Su corazón estaba trabajando al doble de su capacidad, pero no le importó que le explotase, con tal de detener aquella locura. El único lugar de Dante, era junto a él, no lejos, en medio de miles de vivencias tétricas, de esas que producen fantasmas y eternas pesadillas.
Una de las tantas piedras del camino, le hizo tropezar, interrumpiendo abruptamente sus pasos. Aunque luchó por mantener el equilibrio, se derrumbó contra la tierra y la grama al lado del sendero. Un par de flores perecieron con su caída, la grama arrancada voló libre por el soplo del viento.

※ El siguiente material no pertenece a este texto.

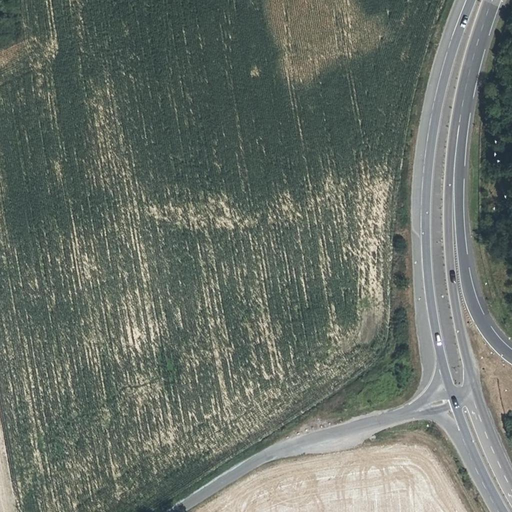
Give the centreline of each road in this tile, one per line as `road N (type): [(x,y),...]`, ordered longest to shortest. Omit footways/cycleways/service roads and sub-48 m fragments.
road 1 (primary): [(474,0),(444,89),(428,182),(431,303),(445,361)]
road 2 (primary): [(473,386),(450,275),(447,188),(460,96)]
road 3 (motorway): [(511,356),(483,324),(465,272),(460,96)]
road 4 (unclassified): [(180,511),(264,455),(398,416)]
road 5 (track): [(314,440),(322,457),(348,457),(412,435),(428,440),(474,511)]
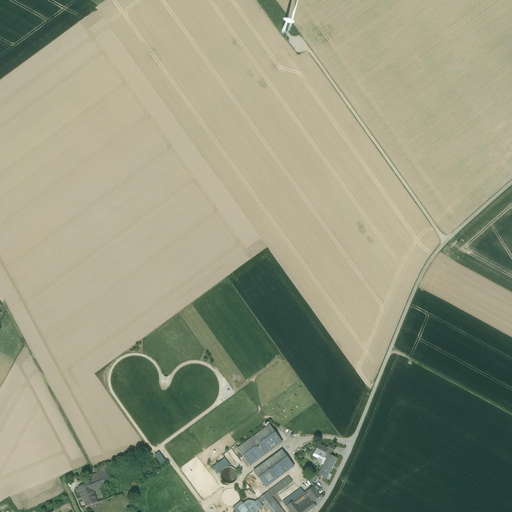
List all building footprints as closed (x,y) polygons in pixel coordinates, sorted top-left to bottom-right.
[(269,425),(237,449),(249,466),(282,442),(269,425)] [(327,449),(318,444),(314,453),(319,456),(324,458),(326,459),(328,454),(330,455),(332,451),(327,449)] [(282,450),(253,471),(265,488),(294,467),(282,450)] [(326,459),(318,475),(327,479),(326,478),(328,474),(329,474),(336,459),(337,459),(337,458),(330,455),(328,454),(326,459)] [(212,467),(217,474),(219,473),(228,485),(238,479),(235,473),(236,473),(231,465),(230,465),(225,458),(212,467)] [(288,477),(268,491),(272,496),(292,482),(288,477)] [(313,487),(305,493),(307,497),(311,502),(312,503),(313,503),(321,497),(313,487)] [(301,489),(283,503),(286,507),(294,501),(304,493),(301,489)] [(83,496),(87,507),(97,503),(94,492),(83,496)] [(283,511),(268,492),(260,498),(271,511),(283,511)] [(304,493),(294,501),(297,504),(307,497),(305,493),(304,493)] [(307,497),(297,504),(301,510),(306,506),(309,504),(311,502),(307,497)] [(294,501),(286,507),(290,511),(302,511),(301,510),(297,504),(294,501)]
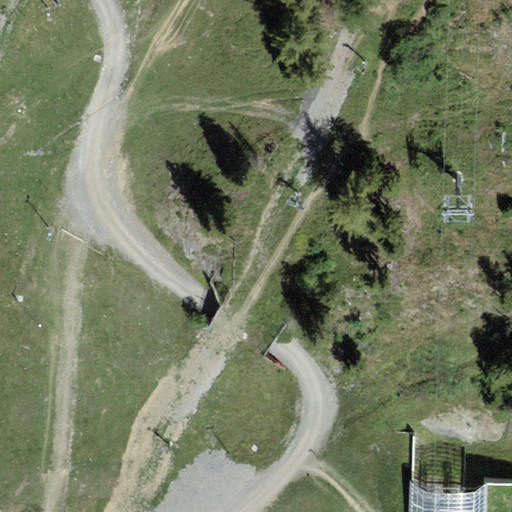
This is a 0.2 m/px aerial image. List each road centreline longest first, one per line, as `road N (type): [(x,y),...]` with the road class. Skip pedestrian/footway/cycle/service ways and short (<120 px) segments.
road 1 (track): [(121,45),(90,177),(92,208),(115,242),(304,364),(319,389),(321,419),(305,452),(249,511)]
road 2 (track): [(92,208),(77,242),(52,511)]
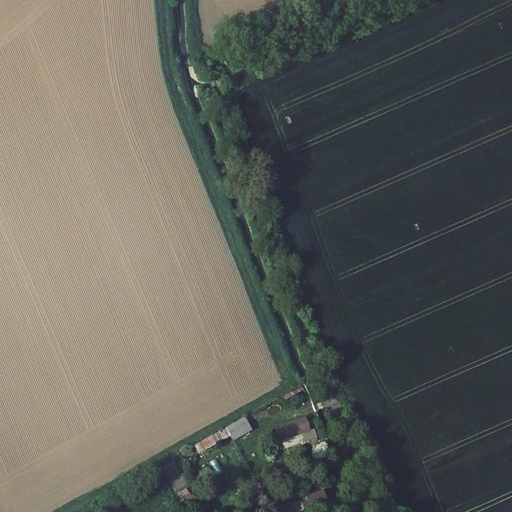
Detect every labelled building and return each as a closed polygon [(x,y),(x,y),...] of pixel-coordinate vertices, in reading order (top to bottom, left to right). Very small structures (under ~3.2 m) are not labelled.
[(226,69),(230,78),(250,70),(247,62),(226,69)] [(246,419),(193,444),(198,454),(230,438),(232,441),(252,432),(246,419)] [(302,421),(268,432),(275,452),(290,447),(287,439),(306,432),(302,421)] [(293,511),(304,511),(327,502),(322,490),(290,505),(293,511)] [(276,511),(292,511),(289,502),(275,508),(276,511)]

Su atrofiada respiración y el palpitar golpeando su pecho, fue lo único que escuchó durante aquellos segundos de negación. Su cuerpo, acostumbrado a la pereza, no resistió un empuje más. El impacto hizo merma, adolorido, se removió intentando levantarse, pero el más mínimo movimiento le hacía retorcerse.
— Dante — susurró su alma herida. Su propia debilidad le hizo odiarse. Entre chillidos mezclados con sollozos desconsolados, consiguió abrir su mano admirando la preciosa e invaluable joya en su palma. La piedra incrustada en medio del aro, brillaba en resonancia con el baño del sol, era perfecta. Terminó llorando en posición fetal, aferrado a la más grande promesa de amor.

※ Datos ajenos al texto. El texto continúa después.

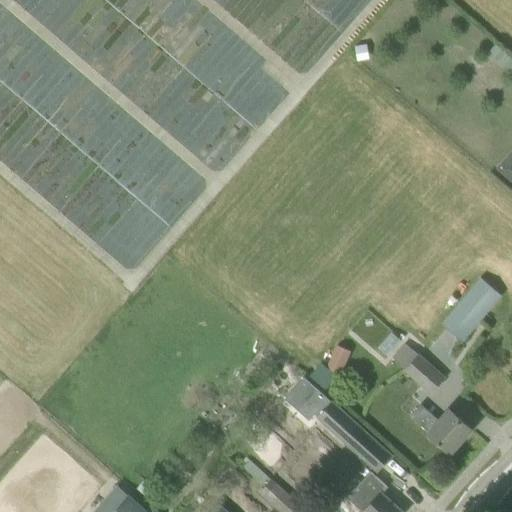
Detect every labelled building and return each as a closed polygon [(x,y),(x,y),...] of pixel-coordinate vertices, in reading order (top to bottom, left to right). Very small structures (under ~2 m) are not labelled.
[(443,325),(461,340),(480,319),(500,295),(482,279),(443,325)] [(405,343),(392,359),(431,392),(445,377),(405,343)] [(336,378),(326,369),(319,363),(307,376),(324,391),(336,378)] [(319,418),(348,443),(378,471),(392,456),(333,403),(319,418)] [(420,404),(409,417),(450,453),(472,429),(450,410),(439,421),(420,404)] [(257,440),(252,445),(252,452),(257,457),(264,456),(269,451),(269,444),(264,440),(257,440)] [(401,511),(381,493),(387,487),(371,472),(348,498),(362,511),(401,511)] [(307,511),(272,480),(260,493),(280,511),(307,511)] [(95,511),(147,511),(118,486),(95,511)] [(226,511),(217,503),(208,511),(226,511)]
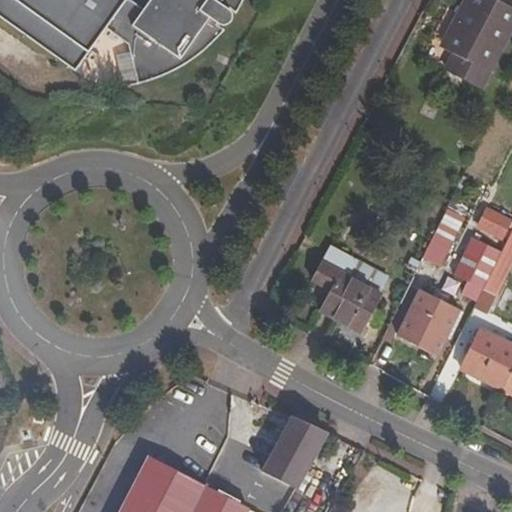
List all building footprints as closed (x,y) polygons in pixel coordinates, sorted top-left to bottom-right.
[(104,28),(127,45),(129,54),(136,85),(148,81),(158,78),(169,73),(179,68),(188,62),(197,56),(205,49),(214,41),(223,30),(216,25),(216,24),(219,25),(222,26),(225,25),(227,24),(229,22),(230,20),(231,18),(231,15),(230,14),(229,11),(227,9),(235,14),(241,2),(242,0),(148,0),(142,9),(129,0),(0,0),(0,19),(73,71),(104,28)] [(455,32),(446,51),(453,55),(489,74),(511,30),(511,9),(494,0),(465,0),(451,29),(455,32)] [(126,87),(136,85),(129,54),(119,56),(126,87)] [(446,71),(481,89),(489,74),(453,55),(446,71)] [(466,210),(451,202),(446,213),(461,221),(466,210)] [(483,223),(505,234),(509,224),(488,213),(483,223)] [(511,260),(511,232),(496,265),(483,291),(494,297),(511,260)] [(435,235),(424,258),(438,266),(450,243),(435,235)] [(472,240),(455,276),(469,284),(481,259),(487,247),(472,240)] [(321,264),(382,296),(390,279),(329,248),(321,264)] [(481,259),(469,284),(483,291),(496,265),(481,259)] [(363,332),(370,321),(375,310),(382,296),(321,264),(313,280),(331,289),(321,311),(335,318),(363,332)] [(494,297),(483,291),(474,310),(485,315),(494,297)] [(399,338),(436,356),(458,311),(421,293),(399,338)] [(375,310),(370,321),(375,323),(379,312),(375,310)] [(511,370),(511,346),(481,332),(474,345),(469,354),(461,370),(502,390),(511,370)] [(467,343),(463,352),(469,354),(474,345),(467,343)] [(511,370),(502,390),(511,394),(511,370)] [(294,488),(325,434),(291,419),(262,472),(294,488)] [(189,511),(203,486),(149,457),(119,511),(189,511)] [(248,511),(249,510),(203,486),(189,511),(248,511)]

Con el peso de su fracaso en sus hombros, regresó a casa. La ropa embarrada de barro, unas cuantas hojas enredadas entre sus hebras azabaches, el rostro enrojecido era un maquillaje acompañado del rastro de lágrimas y un raspón en su rodilla, cuya sangre ya se había secado y mezclado con el polvo, le dieron un aspecto muy deplorable. Lo único admirable de su imagen, era el anillo plateado en su dedo anular.
Prendió la luz fuera de su hogar, pese a ser de día. Guardó toda su ilusión en ese foco encendido. Sería una señal para Dante, la guía con la que podría encontrar el camino a casa. Hasta que él no volviese, esa bombilla jamás sería apagada. Nunca.